▶ _Task item_
According to the text about Forever 21, how large was the South Central Farm lot?
[[ Given text, beginning ]]
First, from their employees. They're not going into the cashier's purses and swiping their lip balm and iPods or anything like that. But in 2001, the workers at the Southern California plant that makes most of Forever 21's clothes organized and called for a boycott, demanding the company make good on hundreds of thousands of dollars owed to them for overtime and even just to cap out at minimum wage. Not to mention the sweatshop like conditions of the warehouses, with cockroaches and rats scuttling across the floor. Forever 21 settled out of court after a lengthy process, though the company completely denied the claims of wrongdoing.

Second, from other designers. Every year it seems, Forever 21's design department finds themselves at Fashion Week in New York, not just jotting down ideas for what will be hot in the coming season, but blatantly ripping off designs from people like Diane von F├╝rstenberg, Gwen Stefani and Anna Sui--all of whom have filed lawsuits against the company. Not to mention, this year's lifting of the Minor Threat logo (yes, that Minor Threat), to which Ian MacKaye has also made legal advances the same way he had to against Nike in 2005.

Third, from the community. The famous South Central Farm, an urban farm and community garden in Southern L.A. that had, since the 1980s, been a haven for poor community growers, was bought out from under the feet of the self-governed South Central Farmers (despite the outcry from the community at large, the Annenberg Foundation and Zach de la Rocha) by Forever 21 in 2004. Now, the once lush 14 acre lot stands barren and bulldozed as Forever 21 moves forward on their plans to build a warehouse and distribution center there.
[[ Given text, end ]]
[[ Records provided, beginning ]]
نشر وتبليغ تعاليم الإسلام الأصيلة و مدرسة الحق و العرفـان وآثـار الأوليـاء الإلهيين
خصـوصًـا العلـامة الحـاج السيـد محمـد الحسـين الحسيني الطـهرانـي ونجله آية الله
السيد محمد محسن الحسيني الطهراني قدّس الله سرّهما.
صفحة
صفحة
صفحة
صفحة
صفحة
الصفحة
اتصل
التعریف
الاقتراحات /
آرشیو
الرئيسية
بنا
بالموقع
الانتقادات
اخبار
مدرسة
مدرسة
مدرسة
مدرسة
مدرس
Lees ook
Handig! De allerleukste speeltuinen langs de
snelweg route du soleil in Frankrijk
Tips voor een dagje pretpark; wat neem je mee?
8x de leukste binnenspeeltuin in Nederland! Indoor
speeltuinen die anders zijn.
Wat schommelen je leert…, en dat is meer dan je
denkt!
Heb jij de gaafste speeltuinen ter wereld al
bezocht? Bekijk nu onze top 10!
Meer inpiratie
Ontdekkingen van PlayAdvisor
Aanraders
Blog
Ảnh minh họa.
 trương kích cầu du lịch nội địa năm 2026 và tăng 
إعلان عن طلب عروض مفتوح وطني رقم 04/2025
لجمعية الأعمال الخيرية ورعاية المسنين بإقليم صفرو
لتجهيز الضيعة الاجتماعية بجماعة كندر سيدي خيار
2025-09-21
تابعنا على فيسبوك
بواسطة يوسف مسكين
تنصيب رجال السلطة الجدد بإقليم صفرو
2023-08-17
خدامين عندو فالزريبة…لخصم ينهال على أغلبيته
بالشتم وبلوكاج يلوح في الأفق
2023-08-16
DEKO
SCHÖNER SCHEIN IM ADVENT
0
[[ Records provided, end ]]
▶ _Exercise solution_
14 acres